A similar sense of sadness came over me as I watched the latest advert from the company formerly known as Facebook. The Meta ad, screened during the Super Bowl this month, shows an animatronic dog performing the 1980s hit “Don’t You Forget About Me” in a space-themed arcade with a band of animatronic friends. But when Questy’s closes down, the band members are split up and sold off and the dog ends up being used as an inanimate object for people to laugh at in various humiliating settings.

Saved from a scrap heap, out of the jaws of a rubbish compactor, he is brought to the “Bosworth Space Center” — a museum seemingly named after Meta’s incoming chief technology officer — and repurposed as a signpost for the “Space Cafe”.

As the museum is closing for the day, someone puts a VR headset on our hero and he finds himself entering “Horizon Worlds”, Meta’s fast-growing social VR platform where, for some reason, no one has any legs. Here, he is virtually “reunited” with the torsos of his friends, and they reform their band in front of a virtual audience. In reality, he might still be standing alone in the dark, but this, we are to understand, is a happy ending.

The ad feels like a stinging satire on tech-bro capitalism — it could come straight out of Charlie Brooker’s dystopian TV series, Black Mirror. And yet, as we find out, it is a promotional video for the new “Meta Quest 2” VR headset, which you need to buy in order to access this metaverse world, with prices starting “from $299”.

It left me with a lot of questions. What happens when our loveable dog has to take his headset off again and revert to being a canine signpost? Will he be plunged back into misery? Is his only happiness now to be found in the virtual world provided to him by Meta Quest 2? We never find out.

What Meta is selling, here, is the idea that it doesn’t matter if your real life is awful, because for just $299 you can escape the drudgery and live in a fantasy. What it doesn’t point out, of course, is that the more time you spend in the virtual world, the less you will inevitably have for people in the physical one — or for doing other things that might benefit your non-avatar self, such as working, sleeping, exercising, procreating or even disconnecting from technology.

The message seems to be: your real life might suck, but fear not — you can have a fake one instead. If so, this does not just represent an incredibly grim vision of the future, but also quite a radical one, in which our values have been fundamentally reordered. In the west, from the time of the Ancient Greeks to the modern day — from Plato in his cave to Aldous Huxley’s Brave New World — the idea that reality has value, no matter how ugly or unpleasant it might be, has been accepted as an article of faith.

Settling for a compensatory fantasy has been seen as an evil we must avoid at all costs, because if we don’t see the world as it is, with all its nuance and suffering and uncomfortable truths, how can we hope to make it better?
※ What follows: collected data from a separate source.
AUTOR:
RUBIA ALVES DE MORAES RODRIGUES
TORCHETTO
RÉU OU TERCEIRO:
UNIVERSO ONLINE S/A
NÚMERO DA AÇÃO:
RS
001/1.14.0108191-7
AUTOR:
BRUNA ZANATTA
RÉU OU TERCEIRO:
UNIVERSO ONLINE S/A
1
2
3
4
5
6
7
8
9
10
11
And yet with Meta Quest 2, Facebook founder Mark Zuckerberg — who insists on his mantra of “connecting people” — is trying to convince us to do just that.

All this comes at a time when Meta is also telling us it cares about our wellbeing — the company recently introduced a “take a break” feature on Instagram, “to empower people to make informed decisions about how they’re spending their time”. Will similar warnings flash up in the metaverse? Or will we be sent reminders to get back to the fantasy?

The comments below the Meta ad on YouTube suggest that users might not be quite ready to “live in the future” yet, despite that being one of Meta’s new company values. “Nothing makes me want to put down my quest, and go outside more, than this commercial,” one says. Maybe most of us are not ready to give ourselves up to the world Zuckerberg wants to sell us. But the fact that a man with such power, resources and data at his fingertips thinks we might be is unsettling in itself.